Lawmaker Urges NY AG, DOJ to Subpoena Cuomo's Office Over Handling of CCP Virus Pandemic

Lawmaker Urges NY AG, DOJ to Subpoena Cuomo's Office Over Handling of CCP Virus Pandemic
U.S. Rep. Elise Stefanik (R-N.Y.) asks questions during testimony before the House Intelligence Committee in the Longworth House Office Building in Washington, on Nov. 13, 2019. (Saul Loeb-Pool/Getty Images)
Janita Kan

Rep. Elise Stefanik (R-N.Y.) is demanding answers after a new report revealed New York state health officials underreported COVID-19-related nursing home deaths by as much as 50 percent in some places.

The New York House member characterized the revelations as "a massive corruption and coverup scandal at the highest level of New York State Government." She blamed the Governor, the Secretary to the Governor, the New York State Health Commissioner, and the Governor’s staff for the worrisome findings, which also revealed that some nursing homes did not comply with infection control protocols and had placed residents at increased risk of harm.

"Every New Yorker deserves transparency, accountability, and answers regarding the orchestration of this illegal coverup," Stefanik said in a statement.
Stefanik is now urging New York Attorney General Letitia James and the Justice Department to issue subpoenas to the administration of New York Gov. Andrew Cuomo, a Democrat, for documentation and communications related to his handling of the CCP (Chinese Communist Party) virus pandemic.
The 76-page report (pdf) was released on Jan. 28 following an investigation into nursing homes' responses during the pandemic over allegations of patient neglect and other conduct. Preliminary data from the investigation suggests that many nursing home residents had died from COVID-19, the disease caused by the CCP Virus, in the hospital after they were transferred from their nursing homes.

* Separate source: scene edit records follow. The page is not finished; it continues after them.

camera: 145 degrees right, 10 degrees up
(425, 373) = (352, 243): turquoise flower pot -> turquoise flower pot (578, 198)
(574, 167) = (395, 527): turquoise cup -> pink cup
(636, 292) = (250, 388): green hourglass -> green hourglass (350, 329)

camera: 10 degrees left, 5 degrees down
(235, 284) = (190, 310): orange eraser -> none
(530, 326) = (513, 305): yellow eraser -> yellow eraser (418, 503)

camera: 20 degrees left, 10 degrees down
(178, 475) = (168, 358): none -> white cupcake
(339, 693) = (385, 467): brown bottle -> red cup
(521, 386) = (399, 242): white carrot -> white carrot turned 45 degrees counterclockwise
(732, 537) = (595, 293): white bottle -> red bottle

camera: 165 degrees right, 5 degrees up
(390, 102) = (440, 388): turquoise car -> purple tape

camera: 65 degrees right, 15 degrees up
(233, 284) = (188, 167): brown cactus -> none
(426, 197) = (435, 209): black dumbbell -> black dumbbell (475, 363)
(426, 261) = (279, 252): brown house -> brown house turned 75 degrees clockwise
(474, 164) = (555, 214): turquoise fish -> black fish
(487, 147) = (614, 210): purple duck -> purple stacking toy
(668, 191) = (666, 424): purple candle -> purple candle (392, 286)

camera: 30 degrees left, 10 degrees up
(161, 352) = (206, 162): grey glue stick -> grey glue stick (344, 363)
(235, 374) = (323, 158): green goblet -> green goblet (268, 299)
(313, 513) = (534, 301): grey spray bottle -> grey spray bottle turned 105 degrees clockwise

These cases were not reflected in the state's Department of Health's (DOH) published total nursing home death data. The attorney general office compared data from 62 nursing homes, which represents 10 percent of the total facilities in New York, reported to its office, to data reported to DOH.

The investigation also found that some nursing homes underreported their resident deaths occurring in nursing homes to DOH.

"The OAG found that nursing home resident deaths appear to be undercounted by DOH by approximately 50 percent," the attorney general's office release stated.

The COVID-related nursing home deaths have been a focal point for Cuomo's handling of the pandemic. He has repeatedly pushed back against assertions that his policy played any role in the deaths. The report is expected to trigger more scrutiny over Cuomo's policies and handling of nursing homes amid new cases of the virus across the state and country.

“While we cannot bring back the individuals we lost to this crisis, this report seeks to offer transparency that the public deserves and to spur increased action to protect our most vulnerable residents," James said in a statement on Thursday.

Many critics have pointed to Cuomo’s decision to order recovering nursing home patients to be returned to the facilities to free up hospital bed space for the increased number of nursing home deaths. Cuomo—who has touted his administration’s response to the pandemic—has often rejected the suggestions that his policy led to an increase in deaths.

His office did not respond to an earlier request for comment by The Epoch Times about the report.
Earlier this month, Cuomo and the state were accused of "illegally hiding basic information about a public health crisis," by not disclosing the total of coronavirus deaths in New York nursing homes for another two months, until March 22.

The DOH had postponed Empire Center's August request for information under the Freedom of Information Law three times. This prompted a lawsuit, with the organization arguing the department had "no valid reason for withholding the requested data."

The department had told the organization that it could not immediately turn over the documents because “a diligent search for responsive documents is still being conducted.”

According to state data as of this week, approximately 70 percent of New York state’s roughly 35,000 deaths from the CCP virus were among people aged 70 or older.

Jack Phillips contributed to this report.